▶ [PROMPT]:
Copy out every line holding the string "закупівлі" from the records below.

▶ [DATA TO USE]:
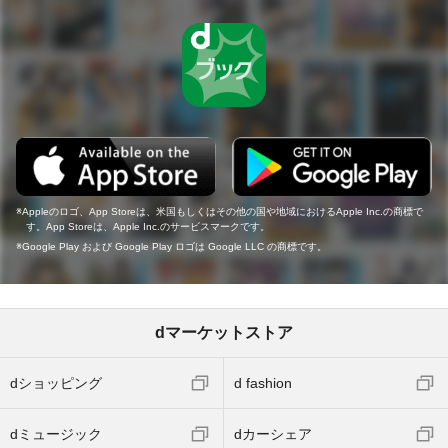
Appleのロゴ、App Storeは、米国もしくはその他の国や地域におけるApple Inc.の商標で
す。App Storeは、Apple Inc.のサービスマークです。
Google Play および Google Play ロゴは Google LLC の商標です。
dマーケットストア
dショッピング
d fashion
dミュージック
dカーシェア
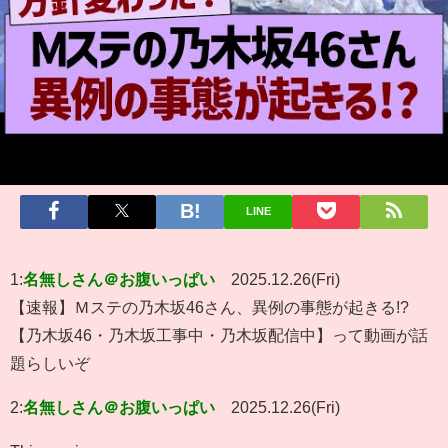
LINE
1:
名無しさん＠お腹いっぱい
2025.12.26(Fri)
【速報】Ｍステの乃木坂46さん、異例の事態が起きる!?
【乃木坂46・乃木坂工事中・乃木坂配信中】って動画が話
題らしいぞ
2:
名無しさん＠お腹いっぱい
2025.12.26(Fri)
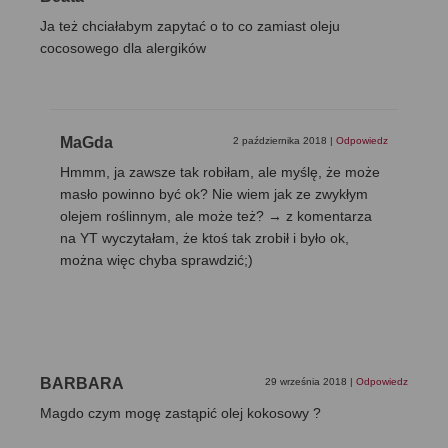
Ja też chciałabym zapytać o to co zamiast oleju
cocosowego dla alergików
MaGda
2 października 2018
|
Odpowiedz
Hmmm, ja zawsze tak robiłam, ale myślę, że może
masło powinno być ok? Nie wiem jak ze zwykłym
olejem roślinnym, ale może też? → z komentarza
na YT wyczytałam, że ktoś tak zrobił i było ok,
można więc chyba sprawdzić;)
BARBARA
29 września 2018
|
Odpowiedz
Magdo czym mogę zastąpić olej kokosowy ?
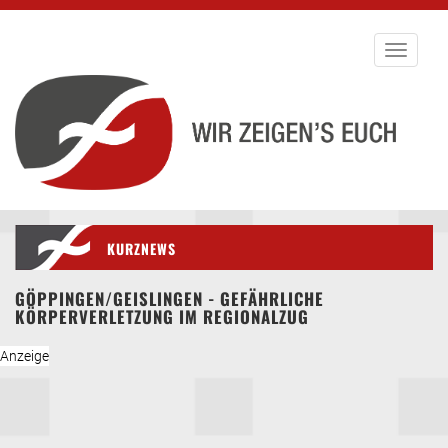
Toggle
navigati
KURZNEWS
GÖPPINGEN/GEISLINGEN - GEFÄHRLICHE
KÖRPERVERLETZUNG IM REGIONALZUG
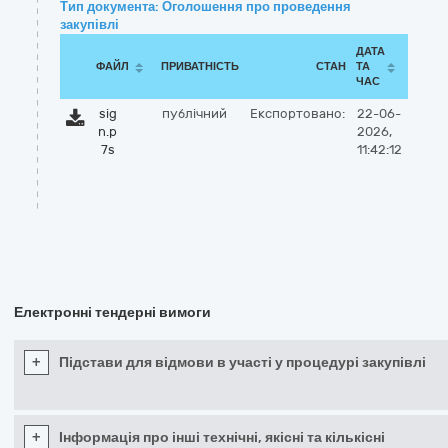
Тип документа: Оголошення про проведення
закупівлі
ДАТА
ФАЙЛ
ПРИВАТНІСТЬ
СТАН
ТА
ЧАС
sig
публічний
Експортовано:
22-06-
n.p
2026,
7s
11:42:12
Електронні тендерні вимоги
+
Підстави для відмови в участі у процедурі закупівлі
+
Інформація про інші технічні, якісні та кількісні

▶ [EXERCISE OUTPUT]:
закупівлі
Підстави для відмови в участі у процедурі закупівлі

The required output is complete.